## Consignes et exercices
A. Résumez en deux phrases le texte sur le maire de Sauteyrargues.
B. Écrivez la suite du texte sur le maire de Sauteyrargues en reprenant après sa dernière phrase.

## Texte de lecture
━━━━━━━━━━━━━━━━━━━━

"Gilles, à l’école, le portail ne s’ouvre plus, il faut faire quelque chose, c’est urgent !"
9 h, à Sauteyrargues, village héraultais de 454 âmes, Gilles Berger, 54 ans, conducteur de TGV le jour, endosse son rôle de maire. Lorsque Monique Roucayrol, son bras droit, l’appelle à l’école pour résoudre un problème avec le portail, il n'hésite pas. Située juste en face de la mairie, l’école flambant neuve attend son attention. C’est le jour de l’école en extérieur, et l’ambiance est conviviale.
Le plus gros chantier de la commune
Le portail a gonflé suite à la pluie; un remplacement s’impose. "J’appellerai Davy qui s’occupe déjà des clôtures, ça ira vite !" L’école, avec ses 1,8 M€, est un projet crucial pour cette commune. Elle représente le plus grand chantier jamais entrepris ici. "C’est Elyette, mon prédécesseur, qui a lancé l’initiative en 2019," souligne Gilles, qui en tire des lauriers aujourd'hui.
Élu au conseil municipal depuis 2008, Gilles a pris la suite d’Elyette Charpentier en 2020 et a insufflé sa créativité dans le projet. L’école est idéalement située près de la mairie, et à proximité du city stade, lui aussi nouveau, coûtant 60 000 €. "Cela permet d’animer le village. Viens cet après-midi à la sortie de l’école; tu verras les enfants s’y retrouver pour jouer !"
Les activités pour la jeunesse et l’animation sont au cœur des priorités de Gilles. Parlant de cet engagement, il reçoit son premier rendez-vous.
9 h 30, Gilles rencontre Jean-Claude Puig pour discuter du festival AleyRock, un événement à trois concerts qui attire un public grandissant. Gilles, président de l’association qui le gère, voit ce festival se développer d’année en année. "On est passé de zéro à une belle affluence," dit-il avec fierté.
Le festival AleyRock : Un rendez-vous croissant
La troisième édition de ce festival, prévu le samedi 29 août, mettra en lumière des artistes tels que Loons et Yarol Poupaud, ancien directeur musical de Johnny Hallyday. "Je ne te cache pas que la première année, voir le public arriver m’a ému," confie Gilles.
Le temps passe vite, et Monique entre pour recueillir sa signature sur des documents administratifs, preuve de la confiance qui règne entre eux.

━━━━━━━━━━━━━━━━━━━━

## Données fournies
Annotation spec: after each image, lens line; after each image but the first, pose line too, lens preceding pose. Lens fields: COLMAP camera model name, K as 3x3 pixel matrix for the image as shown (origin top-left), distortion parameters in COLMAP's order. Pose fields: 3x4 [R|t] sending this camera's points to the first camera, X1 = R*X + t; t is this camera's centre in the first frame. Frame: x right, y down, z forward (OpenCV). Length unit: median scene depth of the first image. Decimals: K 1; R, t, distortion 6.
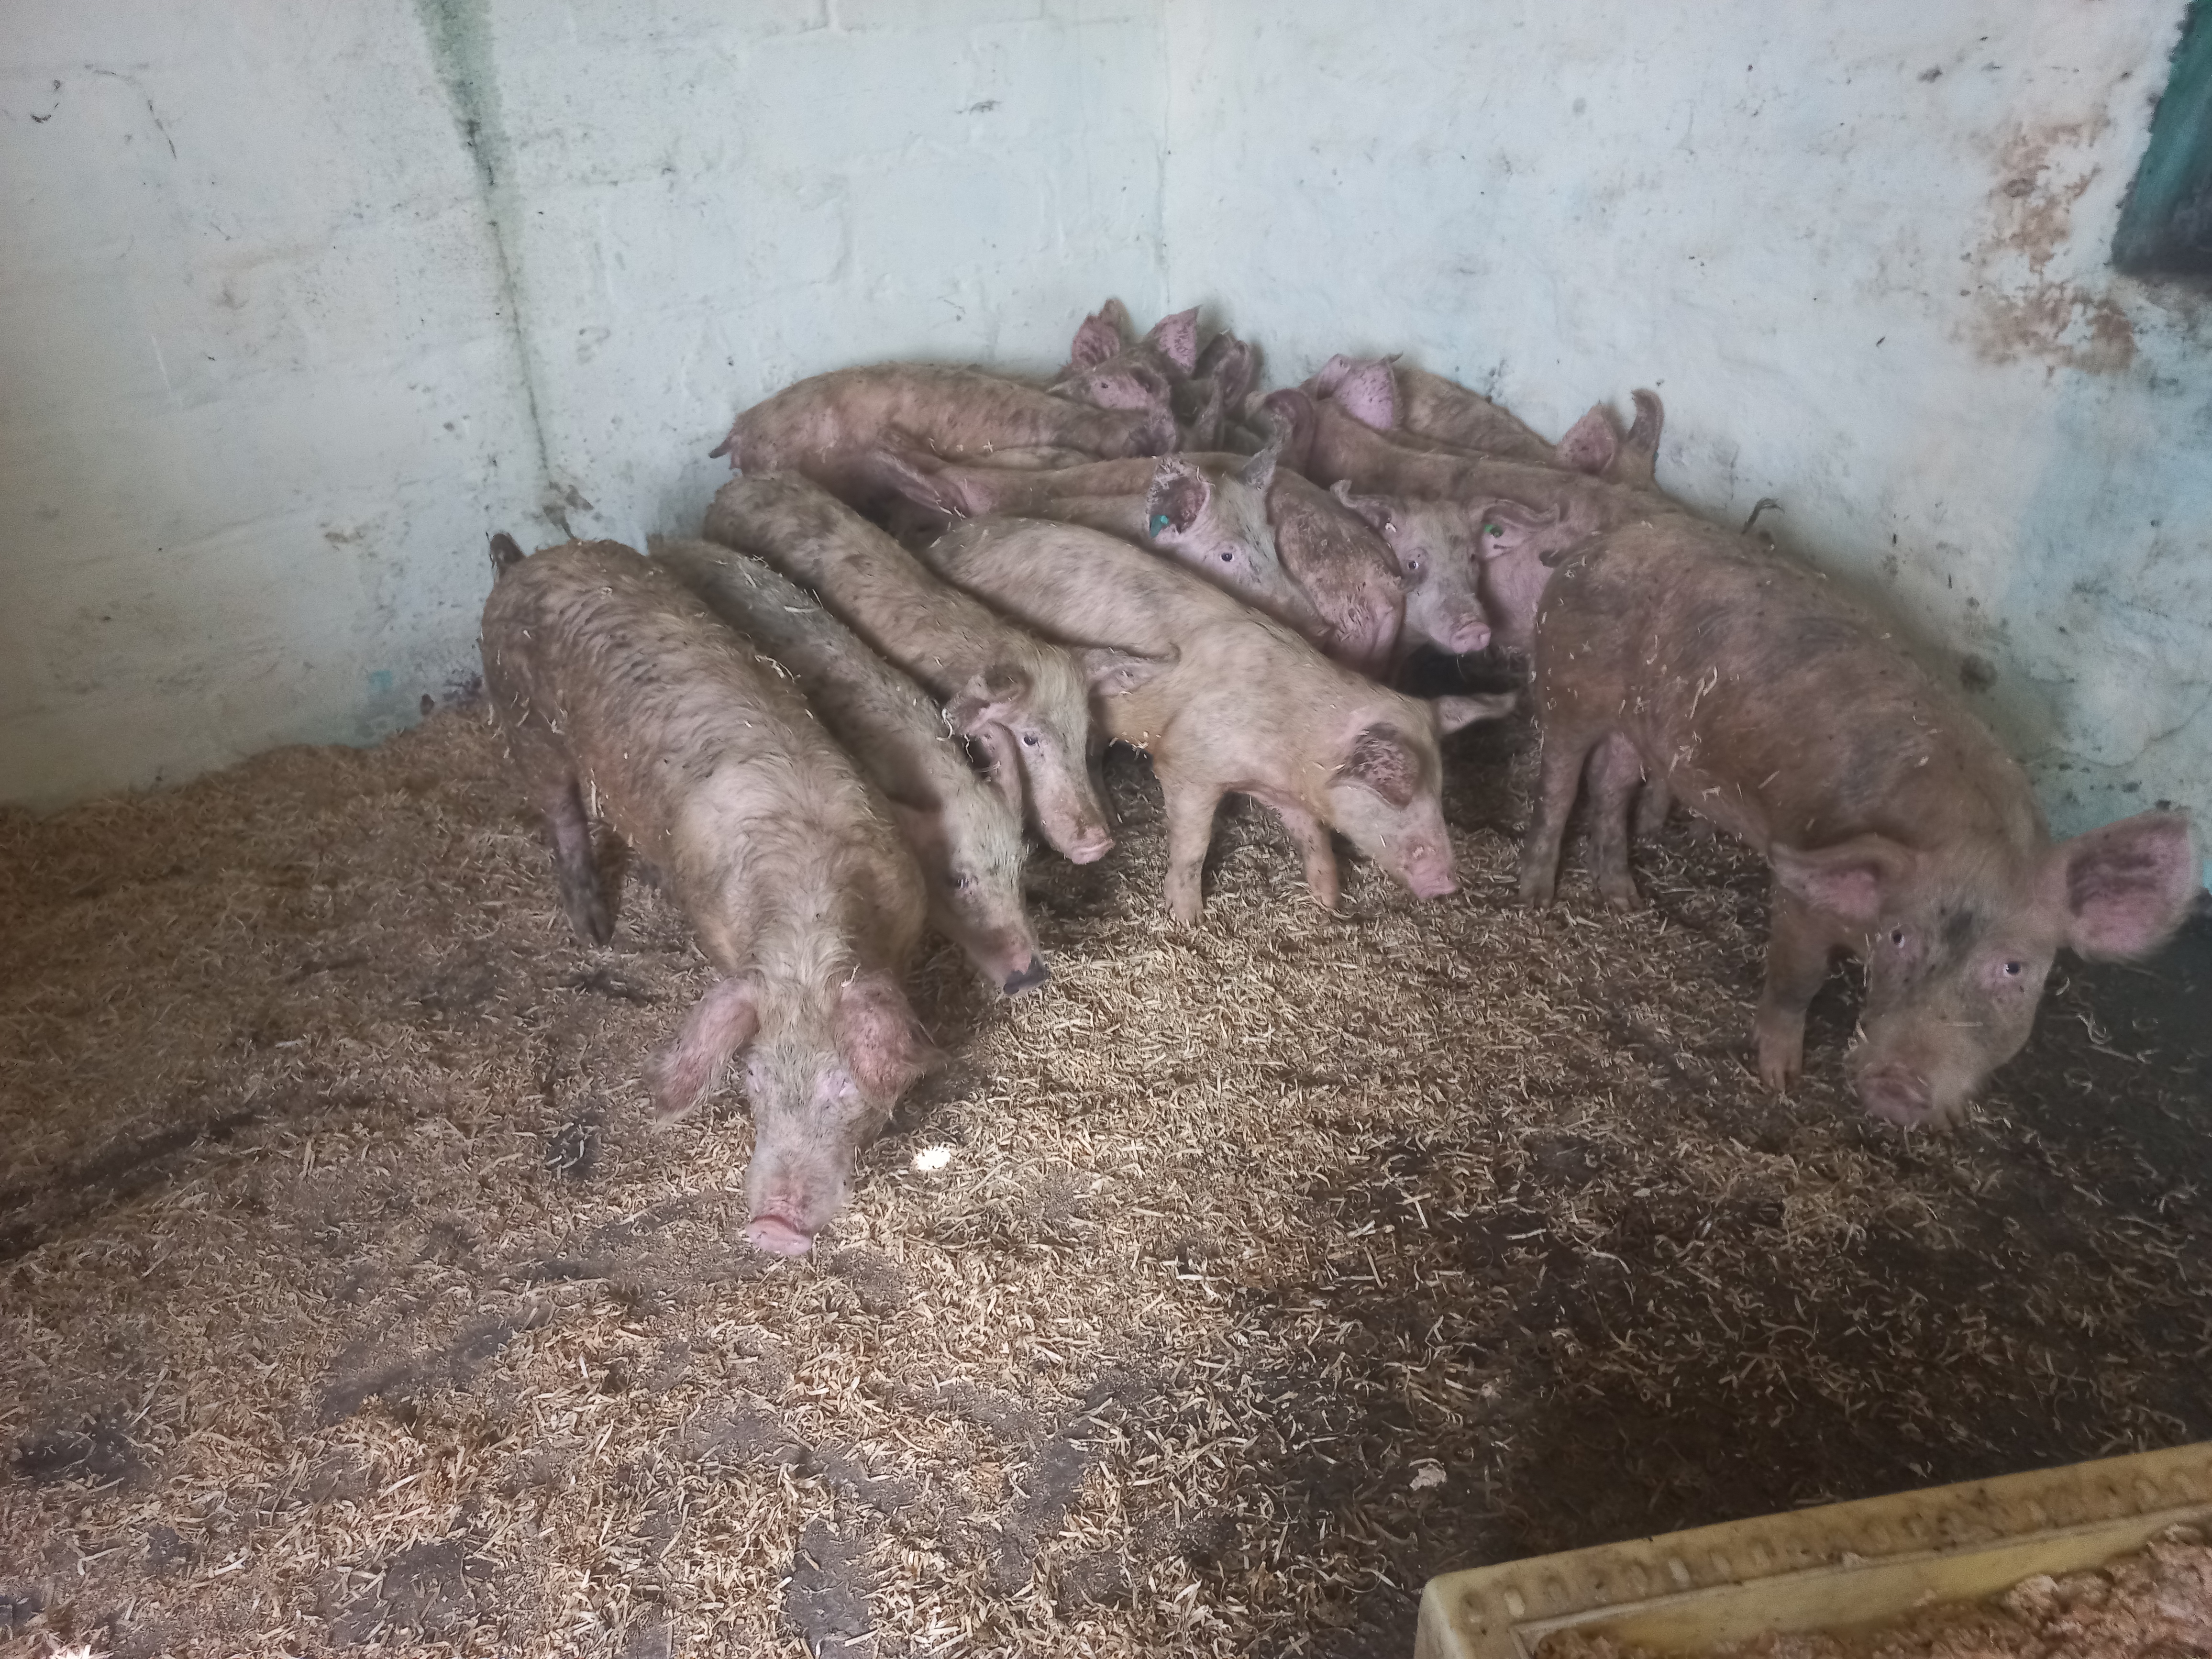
lens RADIAL K [[1578.2, 0, 1122.8], [0, 1578.2, 814.3], [0, 0, 1]] dist [0.036508, -0.006382]
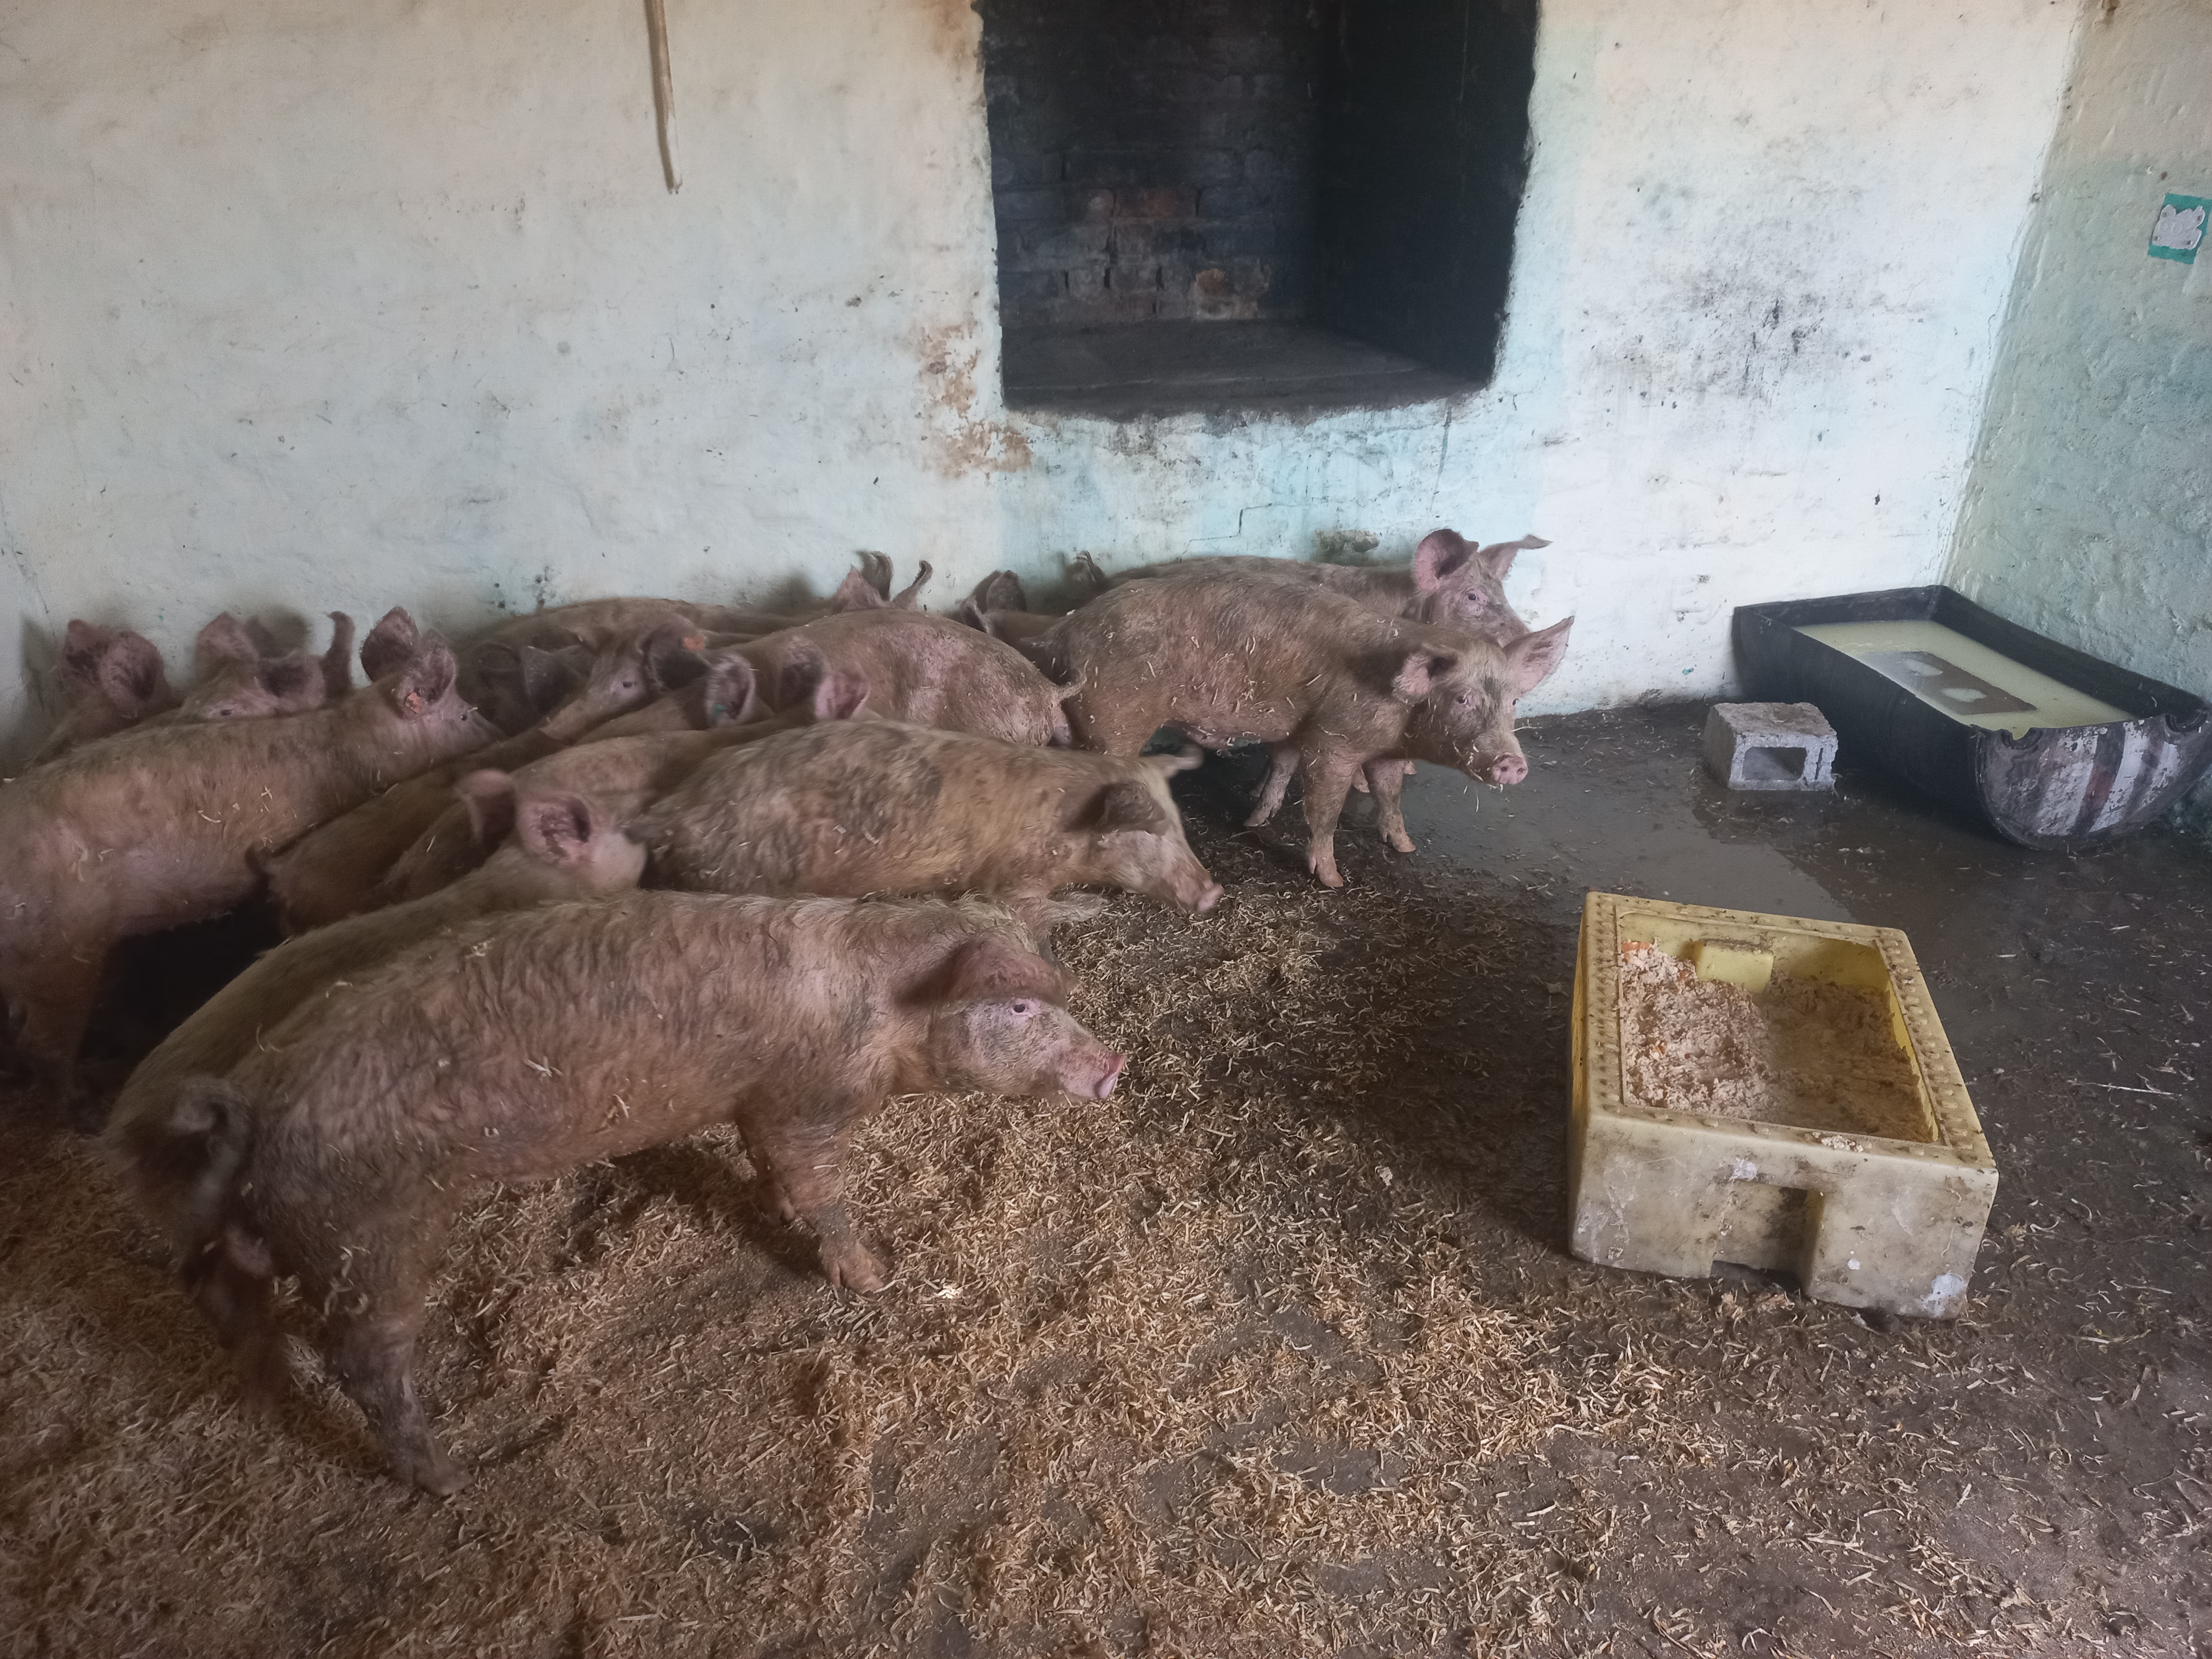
lens RADIAL K [[1578.2, 0, 1092.6], [0, 1578.2, 827.8], [0, 0, 1]] dist [0.036508, -0.006382]
pose [[0.449824, -0.384070, 0.806318, -0.834718], [0.432359, 0.883617, 0.179687, -0.236989], [-0.781488, 0.267791, 0.563528, 0.177508]]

━━━━━━━━━━━━━━━━━━━━

## Corrigé des exercices
A. À Sauteyrargues, village héraultais de 454 habitants, Gilles Berger, conducteur de TGV et maire depuis qu’il a succédé à Elyette Charpentier en 2020, règle un problème de portail à l’école neuve, plus gros chantier jamais entrepris dans la commune avec 1,8 M€ et lancé en 2019. Il reçoit ensuite Jean-Claude Puig au sujet du festival AleyRock, dont il préside l’association et dont la troisième édition est prévue le samedi 29 août.

B.
L'humain avant tout
10 h 30, Gilles rencontre un habitant en difficulté. "Ça ne va pas. Il fait 5° dehors, –5° chez moi... je n’en peux plus," explique son interlocuteur. Gilles, empathique, s’efforce d’apporter des solutions tout en restant dans le cadre légal.
12 h 45, moment du repas; au restaurant local, Gilles échange chaleureusement avec de nombreux habitants. Entre poignées de mains et discussions, il continue de tisser des liens.
14 h 30, rendez-vous à la chapelle Notre-Dame d’Aleyrac, un trésor patrimonial de la commune. "Elle a 1200 ans d’histoire," rappelle le président de l’association chargée de sa restauration. Gilles fixe les priorités pour les divers travaux à venir.
Le jour avance et, à 18 h 30, il sera en réunion avec les maires de la communauté de communes.
Un engagement total
Gilles exprime sa passion pour sa fonction : "Pourquoi je fais tout ça ? Parce que je me régale. J’ai des projets tout le temps. Mon équipe laisse 20 % de nos indemnités pour le budget communal." Chaque mois, il perçoit 721 € pour une implication de 20 à 25 heures hebdomadaires.
Il se représente pour un second mandat, conscient qu’il laissera sa place un jour. "J’ai grandi à La Paillade, mais je me sens ici chez moi," conclut-il. Son implication dans la politique locale, inspirée par sa famille, a trouvé écho dans ce village qui lui est cher.